Dalam PBB, sejak tahun 1970-an, NGO memperoleh status resmi (consultative status). NGO juga mempunyai kode etik yang berlaku secara internasional. Sampai sekarang hampir semua kesempatan dalam pertemuan delegasi NGO berhak hadir dengan suara penuh/disediakan forum-forum khusus untuk NGO. Kehadiran NGO dalam sistem PBB ini telah pula dilembagakan secara permanen, di bawah UNDP, disebut NGO Forum, di Indonesia NGO Forum ini mungkin karena kekaburan makna dan keunikan LSM kita, sering menjadi olok-olok "Gongo" (Government NGO), atau LSM-LSM plat merah.

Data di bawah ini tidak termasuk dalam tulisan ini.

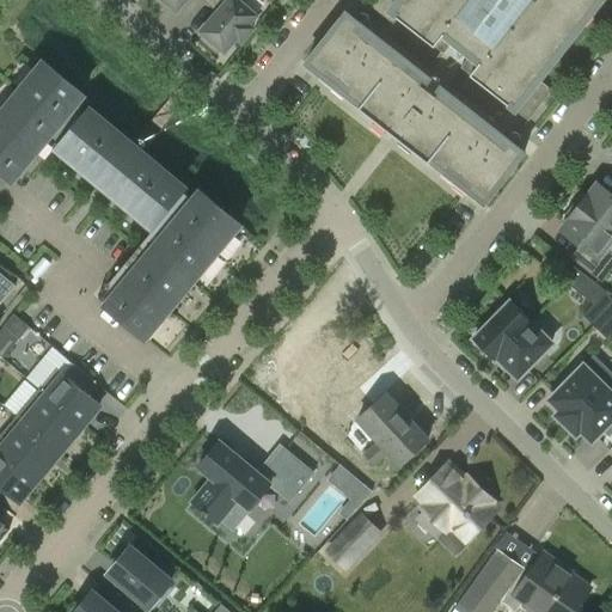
[(152,0),(165,11),(170,7),(176,12),(185,0),(152,0)]
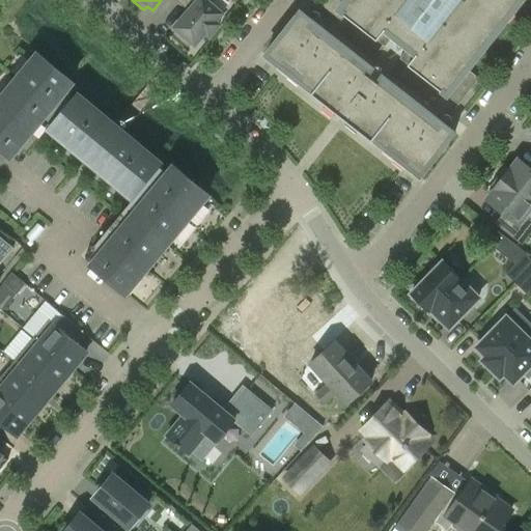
[(212,0),(185,0),(192,6),(173,29),(176,31),(173,35),(187,48),(190,44),(194,47),(204,34),(208,37),(218,26),(215,23),(221,15),(208,4),(212,0)]
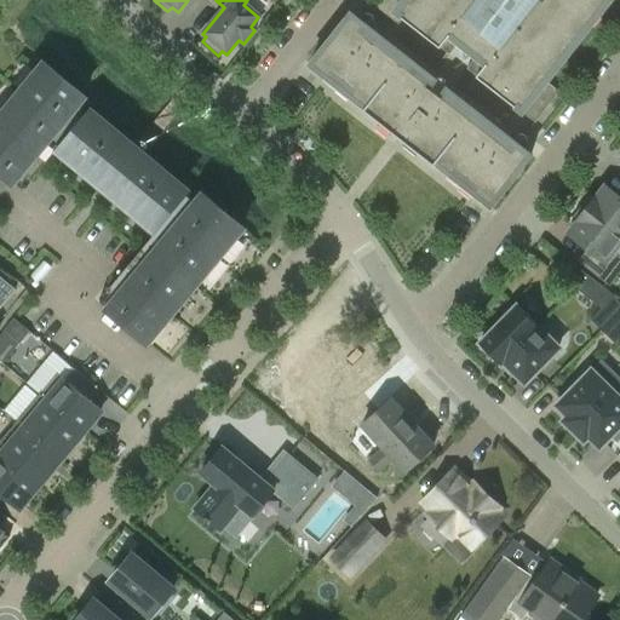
[(403,0),(412,6),(402,19),(440,49),(449,56),(458,45),(476,58),(466,69),(476,78),(514,108),(514,107),(534,124),(558,92),(545,82),(609,0),(403,0)]
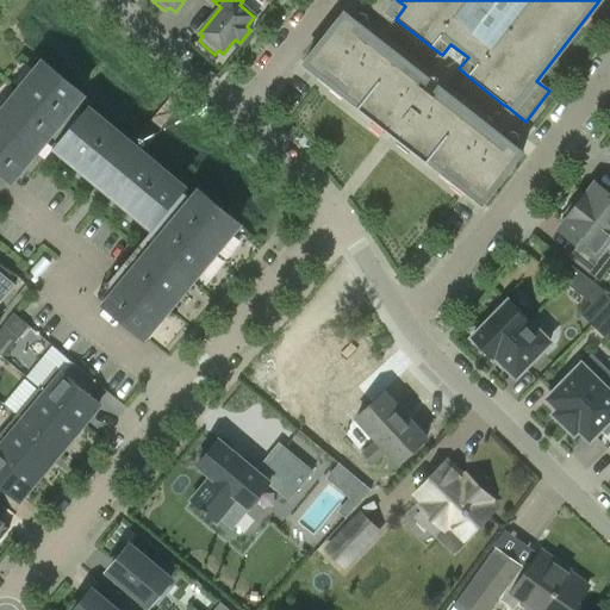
[(358,25),(344,14),(304,64),(319,78),(324,72),(348,91),(344,95),(358,107),(356,110),(373,122),(377,117),(414,145),(410,151),(425,165),(428,162),(442,173),(446,167),(470,186),(465,191),(481,204),(522,154),(509,143),(504,149),(353,31),(358,25)]
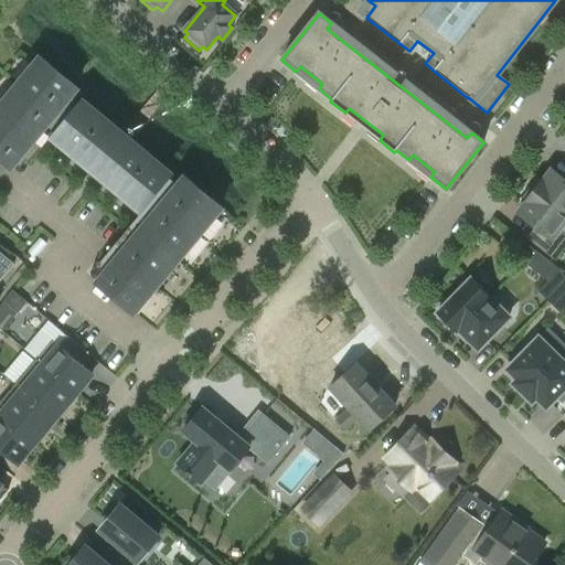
[(0,159),(10,168),(66,100),(76,88),(40,59),(0,105),(0,159)]
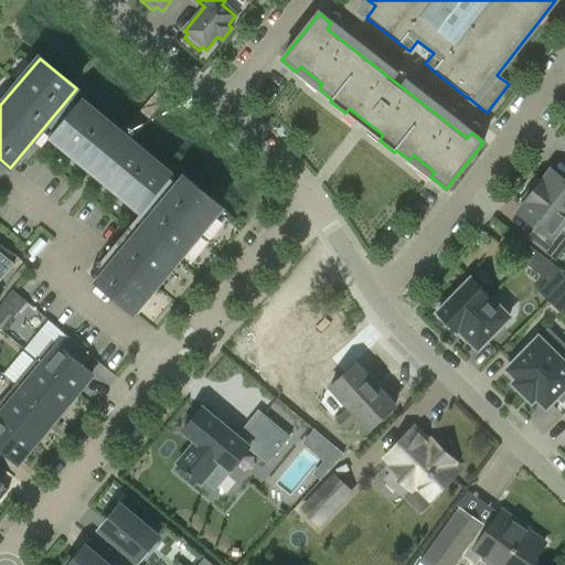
[(164,182),(76,108),(52,138),(139,212),(164,182)]
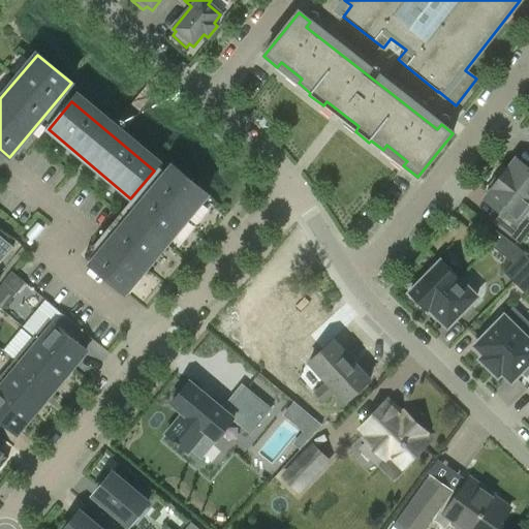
[(502,167),(496,176),(528,203),(528,169),(516,159),(506,170),(502,167)]
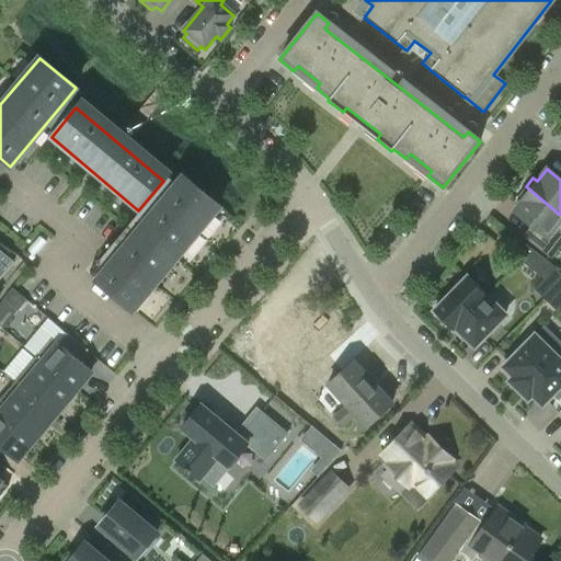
[(183,176),(176,184),(95,282),(132,311),(219,207),(183,176)]
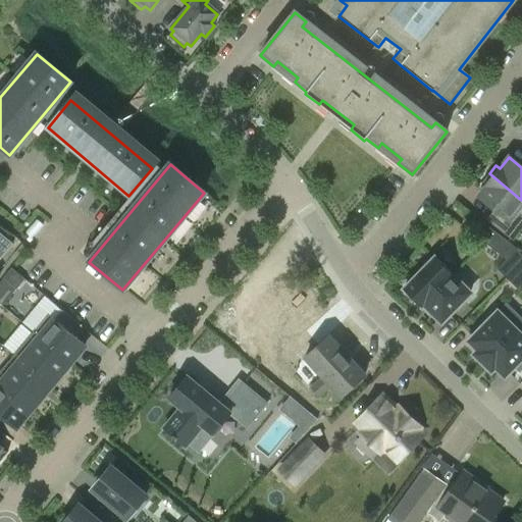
[(521,217),(516,213),(521,206),(521,200),(489,173),(482,183),(485,186),(477,197),(500,214),(491,225),(513,242),(521,229),(521,217)]
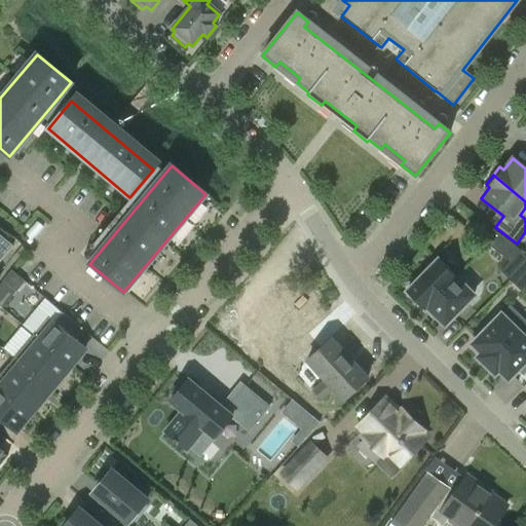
[(504,258),(513,246),(492,230),(484,241),(504,258)]
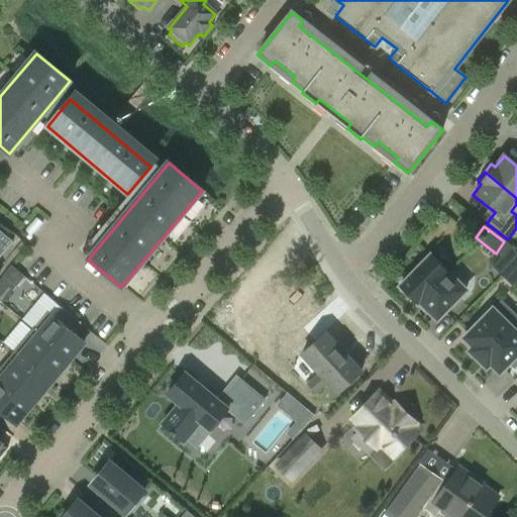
[(0,256),(11,242),(0,233),(0,256)]
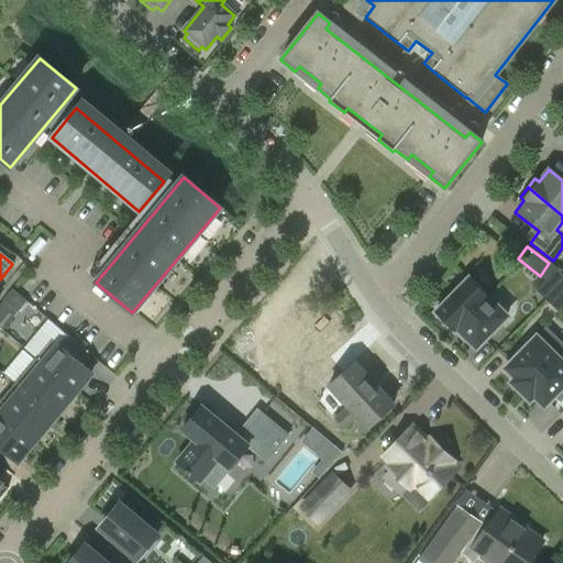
[(562,273),(549,263),(540,276),(544,280),(536,290),(547,301),(562,285),(562,273)]
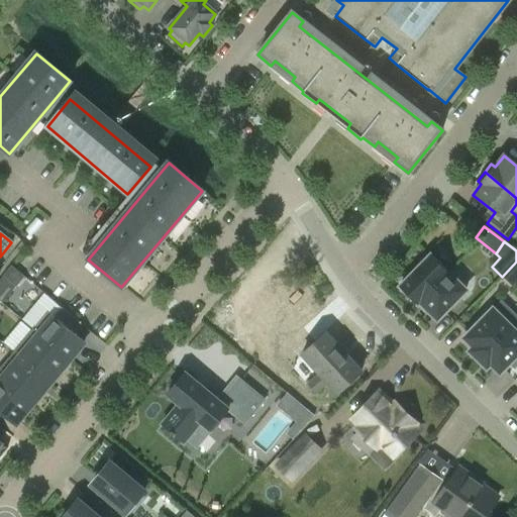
[(418,304),(419,303),(447,274),(429,255),(426,259),(424,257),(408,274),(410,276),(399,287),(418,304)]
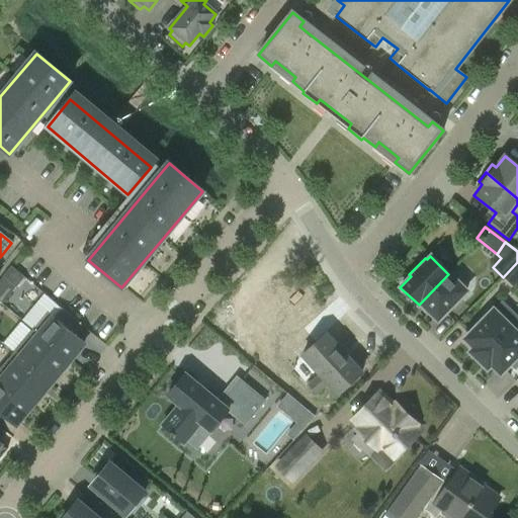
[(517,262),(503,277),(513,287),(517,281),(517,262)]
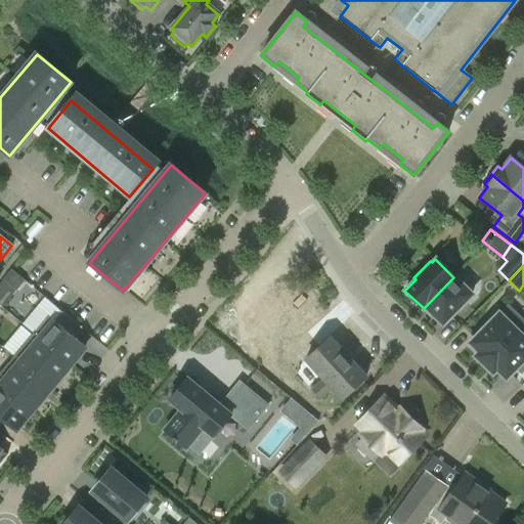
[(15,292),(24,281),(10,270),(2,280),(15,292)]
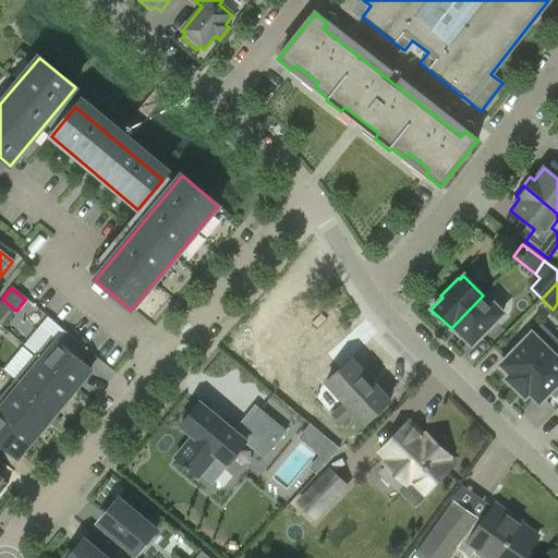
[(502,314),(483,295),(452,327),(472,344),(481,335),(483,337),(495,325),(493,324),(502,314)]
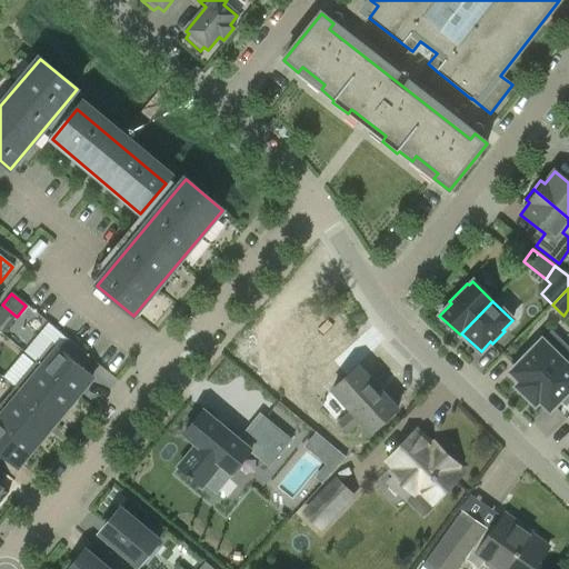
[(359,421),(371,435),(397,410),(358,367),(353,371),(337,352),(326,325),(319,327),(315,311),(273,320),(288,386),(321,378),(332,390),(331,391),(350,412),(338,423),(347,433),(359,421)]
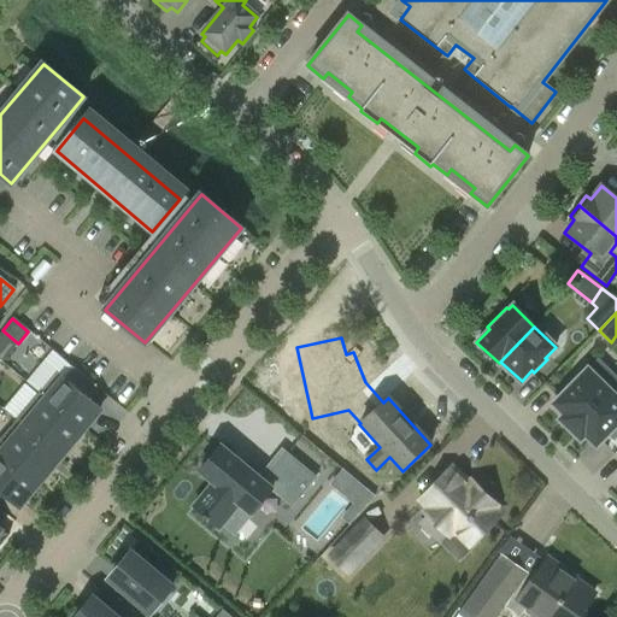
[(570,429),(609,389),(616,381),(616,377),(598,358),(577,380),(575,377),(562,391),(564,393),(553,404),(564,415),(560,419),(570,429)]
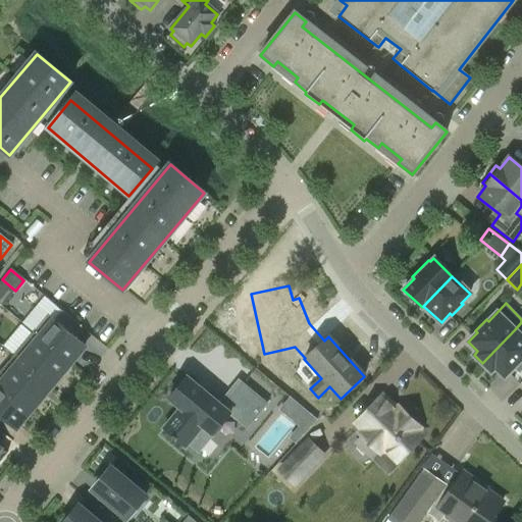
[(47,316),(32,333),(69,364),(84,347),(74,340),(83,329),(61,311),(53,321),(47,316)]
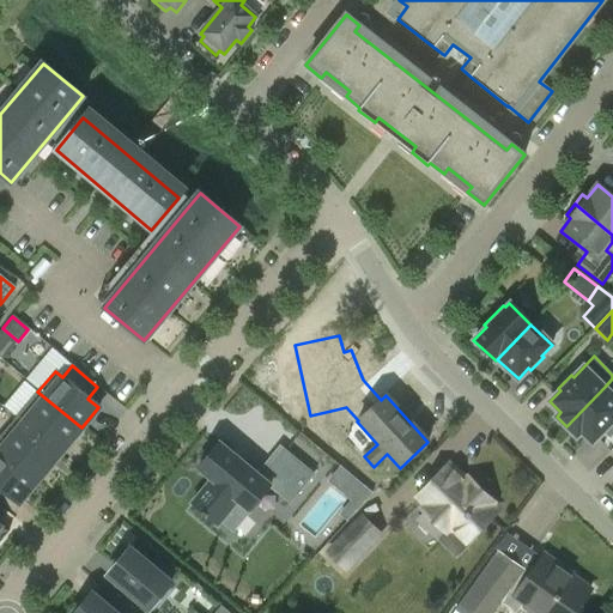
[(612,395),(605,387),(566,426),(577,436),(581,431),(592,442),(602,431),(605,434),(612,425),(612,395)]
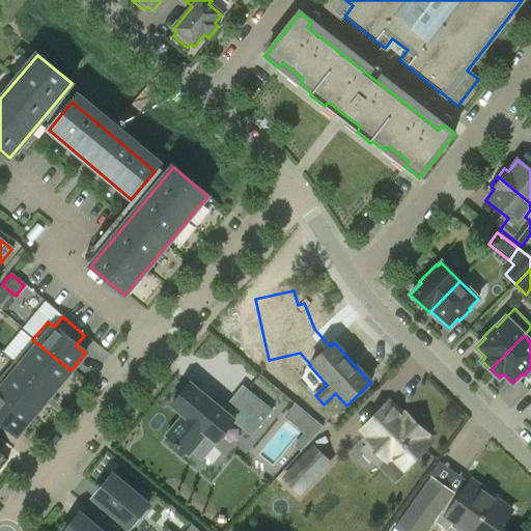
[(32,339),(12,363),(50,394),(71,370),(32,339)]
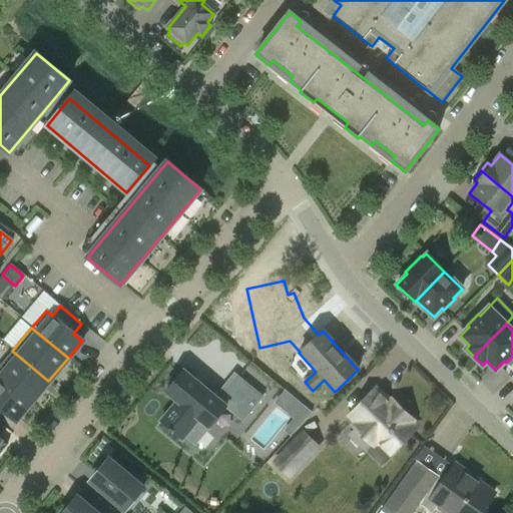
[(12,351),(0,365),(0,380),(29,404),(48,381),(12,351)]
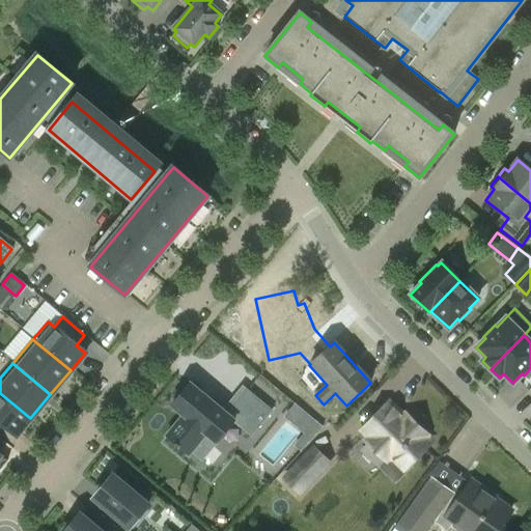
[(251,434),(263,419),(271,410),(246,389),(226,412),(210,398),(207,400),(201,395),(203,393),(190,382),(186,388),(184,386),(174,397),(176,399),(171,404),(184,414),(166,435),(175,443),(175,444),(178,447),(179,446),(189,453),(205,432),(216,442),(233,420),(250,434),(251,434)]
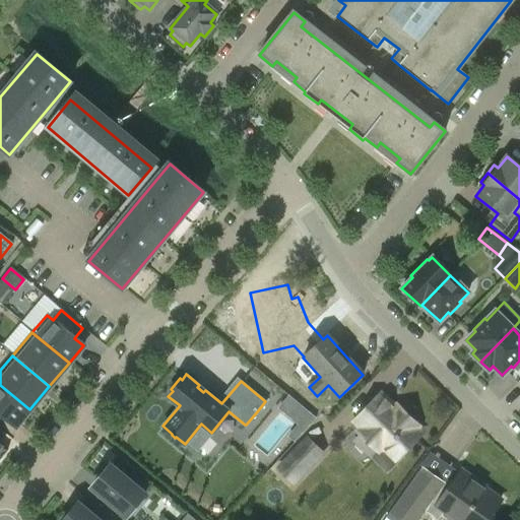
[(0,414),(15,427),(29,409),(0,385),(0,414)]
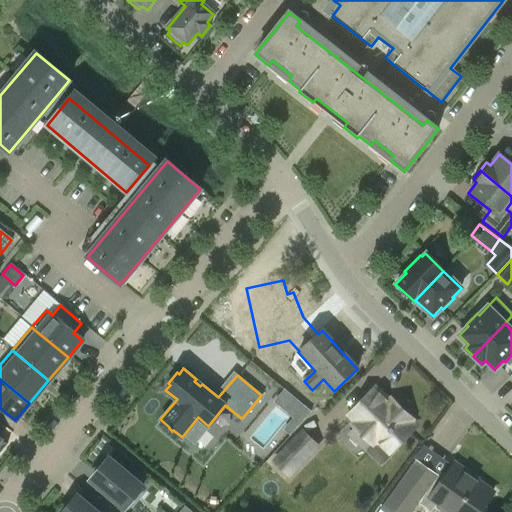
[(395,449),(394,448),(415,427),(409,421),(412,419),(400,406),(397,409),(375,388),(350,413),(357,421),(353,425),(373,444),(365,452),(379,465),(395,449)]
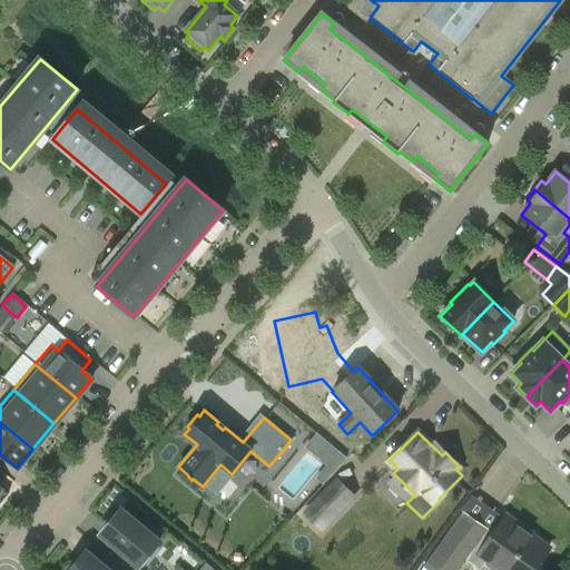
[(335,472),(327,465),(316,479),(323,484),(335,472)]
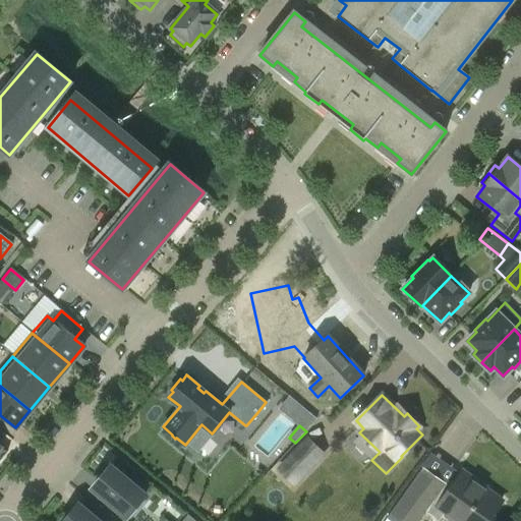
[(308,439),(280,468),(295,483),(324,453),(308,439)]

Perkembangan selanjutnya di Indonesia, UU No. 4 tahun 1982 digantikan oleh UU No. 23 tahun 1997, UU ini tidak menjelaskan definisi LSM, sementara itu UU. No. 8 tahun 1985 telah dicabut diganti dengan UU politik Dji Sam Soe/No. 2, 3, 4 yang tidak memuat mengenai LSM (jadi untuk sementara ini, LSM diatur dengan Inmendagri, tapi logikanya Inmendagri ini juga tidak berlaku karena peraturan yg di atasnya telah dicabut) dan kemudian di era Reformasi bentuk Yayasan pun mulai diintervensi pemerintah dengan dikeluarkannya UU Yayasan.

Pemecahan Masalah
Bahwa sampai saat ini dalam pemberdayaan masyarakat, peran pemerintah masih terbatas dan belum mampu sepenuhnya dalam penanggulangan kemiskinan. Disinilah perlunya peran dan keterlibatan LSM/NGO dalam melaksanakan program dan pemberdayaan masyarakat.

Untuk itu diperlukan pula reposisi LSM/NGO ditengah masyarakat dalam pemberdayaan masyarakat dalam bentuk :
  1. LSM/NGO perlu memfasislitasi tumbuh kembangnya kelembagaan rakyat yang kuat, yang bersifat sektoral, seperti pada organisasi buruh, petani, masyarakat adat dll.
  2. LSM/NGO perlu tampil ke publik luas, dalam arti semakin “go public” ke masyarakat, sehingga posisi dan perannya mampu lebih dirasakan oleh masyarakat. Ini bisa dilakukan melalui penyebaran brosur, pertemuan dengan masyarakat, kerja sama dengan media cetak-elektronik seluas-luasnya.
  3. LSM/NGO perlu semakin aktif dalam membangun hubungan dengan berbagai elemen masyarakat sipil lainnya. Seperti media massa, mahasiswa, serikat buruh, petani, partai politik dengan tetap mengedepankan nilai dan sikap non-partisan.
  4. Perlunya penguatan LSM/NGO sebagai sebuah entitas dan komunitas yang spesifik di dalam masyarakat sipil, dan penguatan institusionalisasi LSM/NGO dalam hal eksistensi, sumber daya manusia, sarana, dana, dan manajemen. LSM/NGO juga perlu lebih membuka diri untuk menjadi organisasi yang lebih berakar di masyarakat.
  5. LSM/NGO juga dituntut untuk senantiasa membenahi kondisi internal dalam tubuh. Organisasinya, mengingat ini seringkali tidak diperhatikan dalam forum evaluasi oleh LSM/NGO yang bersangkutan.
Kedepan yang juga perlu diangkat adalah hubungan antara LSM/NGO dengan kelembagaan lokal. Karena sebagaimana yang telah disinggung di atas, lembaga di tingkat lokal adalah kekuatan yang potensial bagi NGO/LSM sebagai organisasi yang independen.

Seringkali dalam melakukan aktivitas atau kegiatannya LSM sering menempatkan rakyat sebagai subordinat yang harus senantiasa bergantung pada kelompok kelas menengah yang tergabung dalam LSM. Ini menjadikan masyarakat seolah hanya mengikuti kehendak dari para aktivis LSM itu sendiri, sehingga fungsi sosialnya sebagai organisasi yang melakukan pemberdayaan terhadap masyarakat menjadi hilang.